(Excerpt Opens)
The Dove and Magnum owner grew underlying sales 4.5% in the quarter driven by volume growth of 3.6%. Analysts had expected a 4.2% rise in sales and 3.2% rise in volumes.

It was the FTSE 100 company’s biggest quarterly sales volumes gain in three-and a-half-years.

Revenue was flat on the same period last year at €15.2bn with sales growth offset by currency impacts and the cost of disposals and acquisitions,  and up 1.3% in the first nine months of the year.

The business said it is on track to deliver its 2024 outlook of underlying sales growth to be within a multi-year range of 3% to 5%, with most of the growth driven by volume.

Its share price rose 3% when the markets opened and is now up 25% since January.

“We are still in the early stages of transforming our performance as we execute the ‘Growth Action Plan at pace’- focused on doing fewer things, better and with greater impact,” said Hein Schumacher, Unilever CEO.

“We are starting to see the positive impact from scaling fewer, bigger innovations across our markets supported by increased brand investment.”

Unilever said volume growth was broad-based and reflected strong growth in beauty & wellbeing in North America, strong growth in home care in Europe and a marked volume improvement in ice cream.

“It is reassuring to see strong volume growth in most categories,” said Tineke Frikkee, portfolio manager at Waverton Investment Management. “A good result in ice cream is helpful as they are preparing to exit this division.”

The FTSE 100 company announced in March it was selling its ice cream business containing brands like Magnum, Ben & Jerry’s and Wall’s that brings in £7bn in annual sales.

This is on track to be completed by the end of 2025, Unilever said, and it is now focused on expanding ice cream’s operating profit and global market share.

Morning update

French food group Danone has also beaten third-quarter sales expectations due to selling more products.
(Excerpt Closes)
(Data shown Opens)
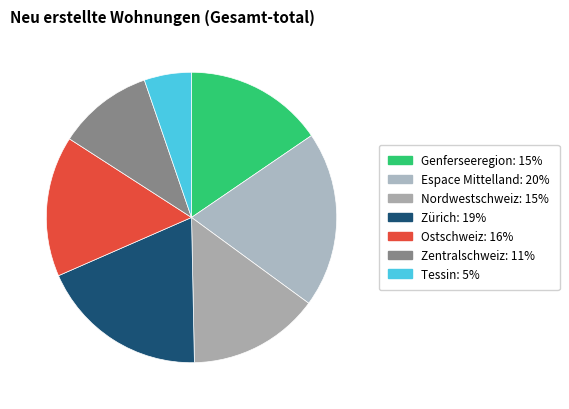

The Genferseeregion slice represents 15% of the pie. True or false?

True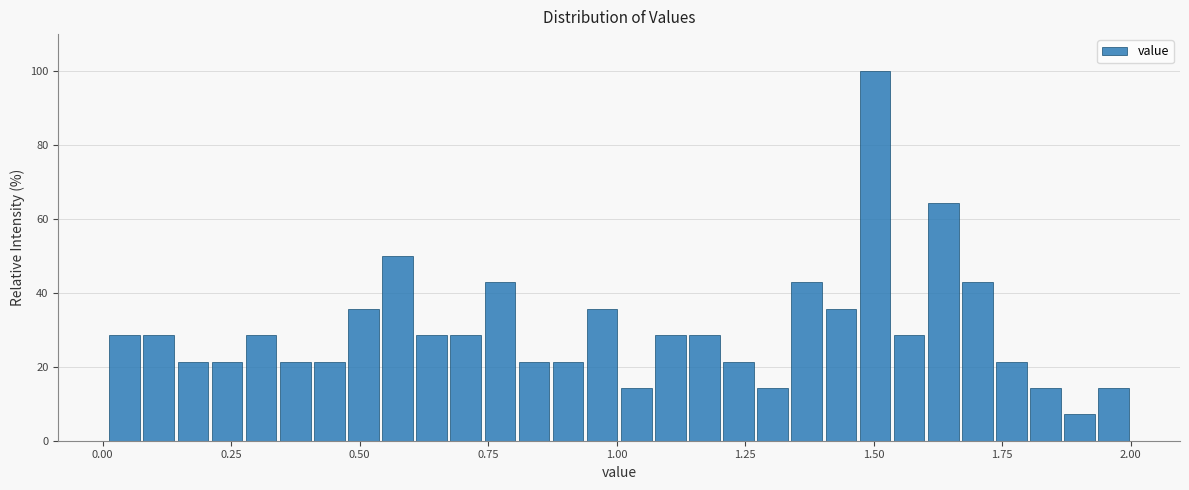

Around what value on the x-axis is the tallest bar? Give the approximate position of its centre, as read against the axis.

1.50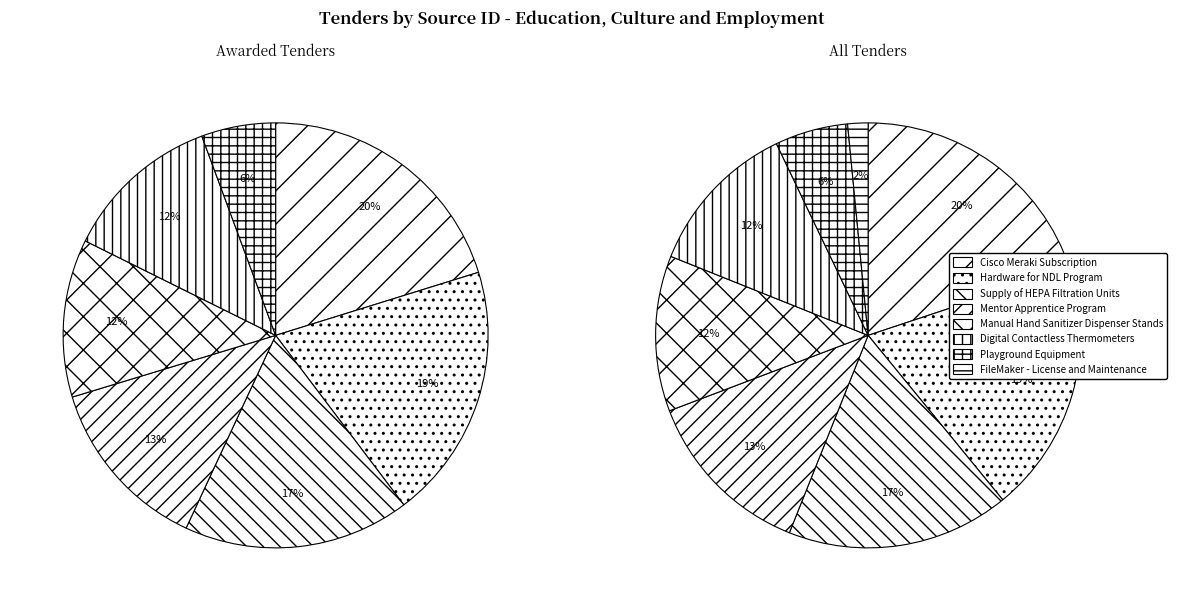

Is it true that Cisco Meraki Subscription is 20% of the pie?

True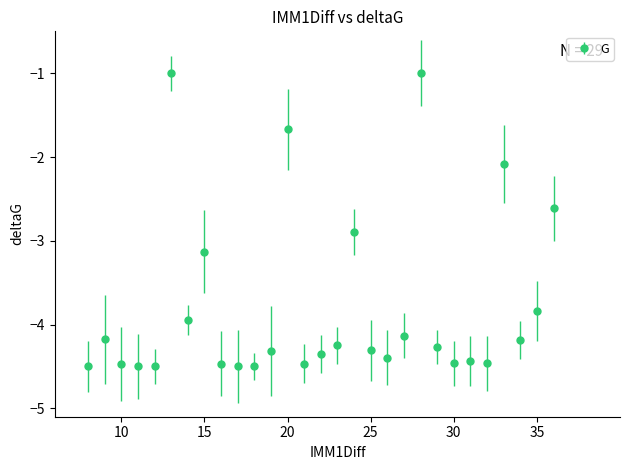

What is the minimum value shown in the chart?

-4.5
(Data shown Closes)
(Data shown Opens)
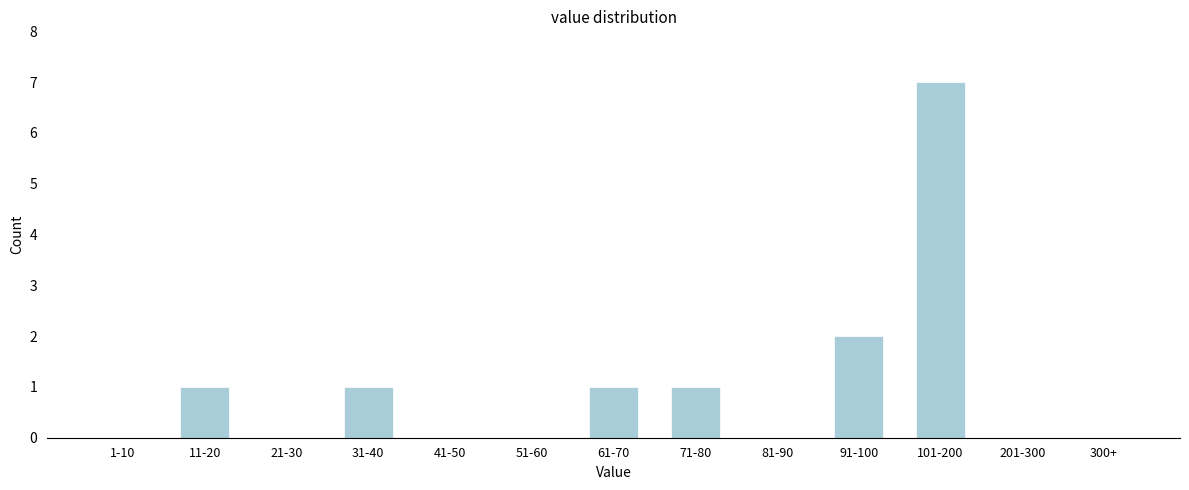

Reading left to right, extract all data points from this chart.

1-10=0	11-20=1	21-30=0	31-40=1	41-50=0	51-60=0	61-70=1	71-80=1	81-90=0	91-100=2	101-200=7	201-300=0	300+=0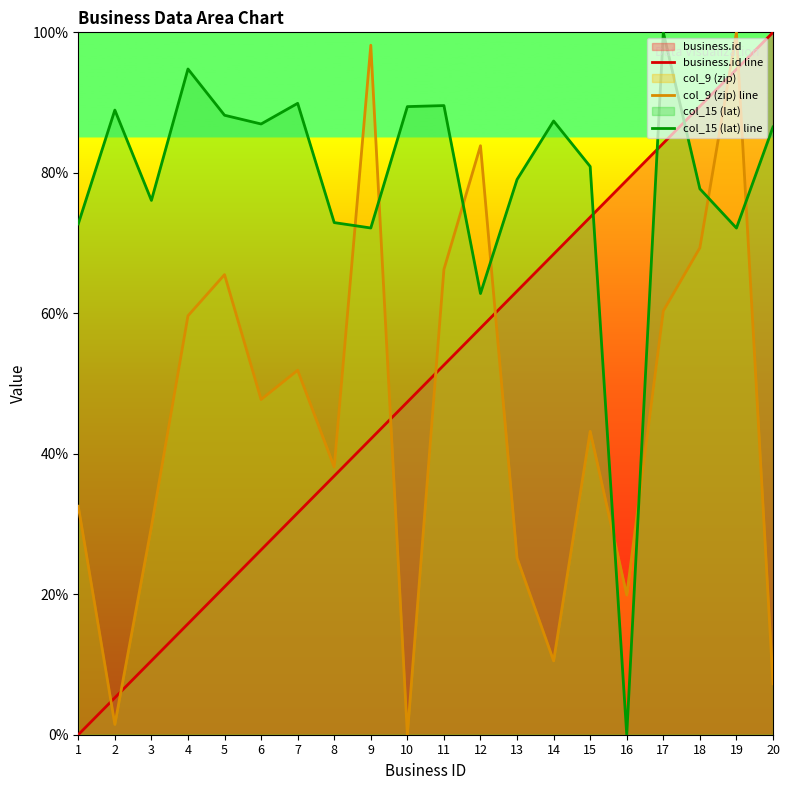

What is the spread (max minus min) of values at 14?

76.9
(Data shown Closes)
(Data shown Opens)
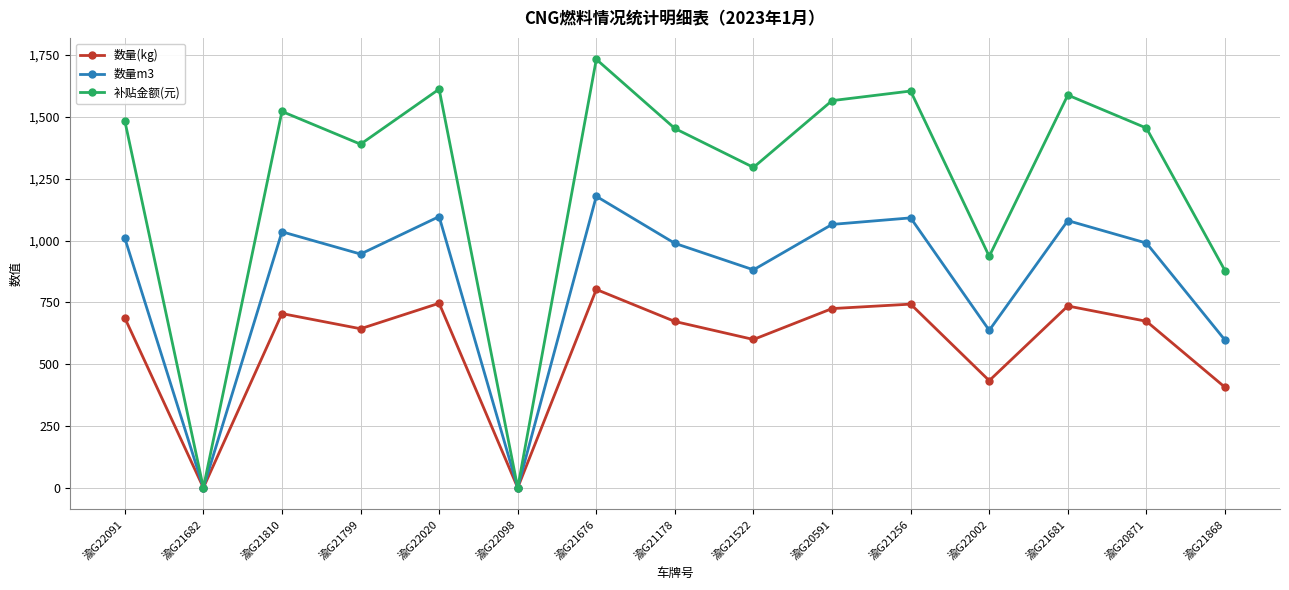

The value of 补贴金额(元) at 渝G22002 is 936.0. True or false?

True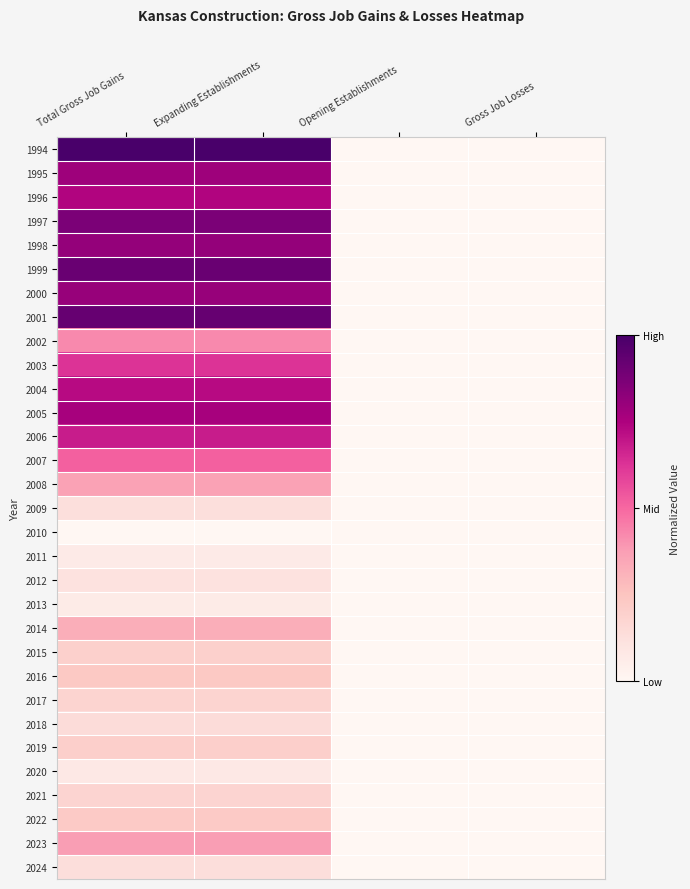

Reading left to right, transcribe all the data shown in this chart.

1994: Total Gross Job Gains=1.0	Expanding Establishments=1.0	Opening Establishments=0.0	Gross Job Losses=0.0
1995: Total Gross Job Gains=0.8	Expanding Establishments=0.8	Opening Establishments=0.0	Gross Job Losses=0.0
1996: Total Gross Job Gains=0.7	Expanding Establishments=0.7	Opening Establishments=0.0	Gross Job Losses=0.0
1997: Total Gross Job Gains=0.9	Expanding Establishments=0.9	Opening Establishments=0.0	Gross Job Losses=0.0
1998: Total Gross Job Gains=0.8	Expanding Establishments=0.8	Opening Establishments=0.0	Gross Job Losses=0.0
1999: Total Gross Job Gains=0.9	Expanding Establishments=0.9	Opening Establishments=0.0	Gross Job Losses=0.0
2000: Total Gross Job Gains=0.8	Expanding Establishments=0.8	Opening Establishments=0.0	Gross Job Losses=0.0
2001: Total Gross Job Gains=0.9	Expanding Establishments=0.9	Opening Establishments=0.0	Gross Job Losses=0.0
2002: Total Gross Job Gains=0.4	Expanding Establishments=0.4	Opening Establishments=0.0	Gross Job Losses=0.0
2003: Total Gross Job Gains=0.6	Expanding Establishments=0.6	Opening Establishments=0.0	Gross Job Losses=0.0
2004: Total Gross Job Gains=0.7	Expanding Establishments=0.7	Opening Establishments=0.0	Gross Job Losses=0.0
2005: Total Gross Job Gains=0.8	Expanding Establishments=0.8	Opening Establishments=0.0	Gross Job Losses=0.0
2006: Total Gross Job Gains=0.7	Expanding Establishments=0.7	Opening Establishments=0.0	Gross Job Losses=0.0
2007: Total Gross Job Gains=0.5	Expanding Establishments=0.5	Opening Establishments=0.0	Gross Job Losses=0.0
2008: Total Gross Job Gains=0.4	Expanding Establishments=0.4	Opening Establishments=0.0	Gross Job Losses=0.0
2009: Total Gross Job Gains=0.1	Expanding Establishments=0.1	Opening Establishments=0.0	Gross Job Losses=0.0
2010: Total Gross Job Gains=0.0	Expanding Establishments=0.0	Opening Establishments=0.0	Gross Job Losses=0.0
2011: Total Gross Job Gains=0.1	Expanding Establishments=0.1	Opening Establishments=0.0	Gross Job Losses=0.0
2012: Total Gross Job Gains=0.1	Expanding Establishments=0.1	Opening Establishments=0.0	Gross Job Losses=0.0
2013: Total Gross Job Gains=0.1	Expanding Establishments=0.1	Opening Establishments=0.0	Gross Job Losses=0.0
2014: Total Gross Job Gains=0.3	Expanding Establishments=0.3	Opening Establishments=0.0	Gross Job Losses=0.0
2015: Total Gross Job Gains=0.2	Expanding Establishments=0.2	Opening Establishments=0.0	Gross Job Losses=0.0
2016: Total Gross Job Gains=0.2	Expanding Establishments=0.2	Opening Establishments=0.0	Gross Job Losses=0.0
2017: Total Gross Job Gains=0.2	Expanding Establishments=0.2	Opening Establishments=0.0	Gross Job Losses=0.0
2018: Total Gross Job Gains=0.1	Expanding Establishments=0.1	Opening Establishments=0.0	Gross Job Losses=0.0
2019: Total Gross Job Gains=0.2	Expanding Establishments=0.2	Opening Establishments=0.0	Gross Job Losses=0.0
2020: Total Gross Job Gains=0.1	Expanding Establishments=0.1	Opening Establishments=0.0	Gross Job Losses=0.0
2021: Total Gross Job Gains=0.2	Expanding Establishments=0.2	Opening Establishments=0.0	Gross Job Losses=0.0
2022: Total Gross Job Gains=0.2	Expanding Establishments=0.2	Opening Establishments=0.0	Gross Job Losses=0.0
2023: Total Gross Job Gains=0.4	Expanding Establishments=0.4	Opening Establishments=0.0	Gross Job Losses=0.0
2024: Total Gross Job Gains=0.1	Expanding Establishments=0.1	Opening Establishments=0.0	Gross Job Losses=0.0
(Data shown Closes)
# [Exercise objective]
In the Unilever results text, reproduce everything from "The Dove and" down to "in three-and a-half-years.", swapping "Analysts" for "Market watchers". These entries have no connection to the Unilever results text.

# [Exercise solution]
The Dove and Magnum owner grew underlying sales 4.5% in the quarter driven by volume growth of 3.6%. Market watchers had expected a 4.2% rise in sales and 3.2% rise in volumes.

It was the FTSE 100 company’s biggest quarterly sales volumes gain in three-and a-half-years.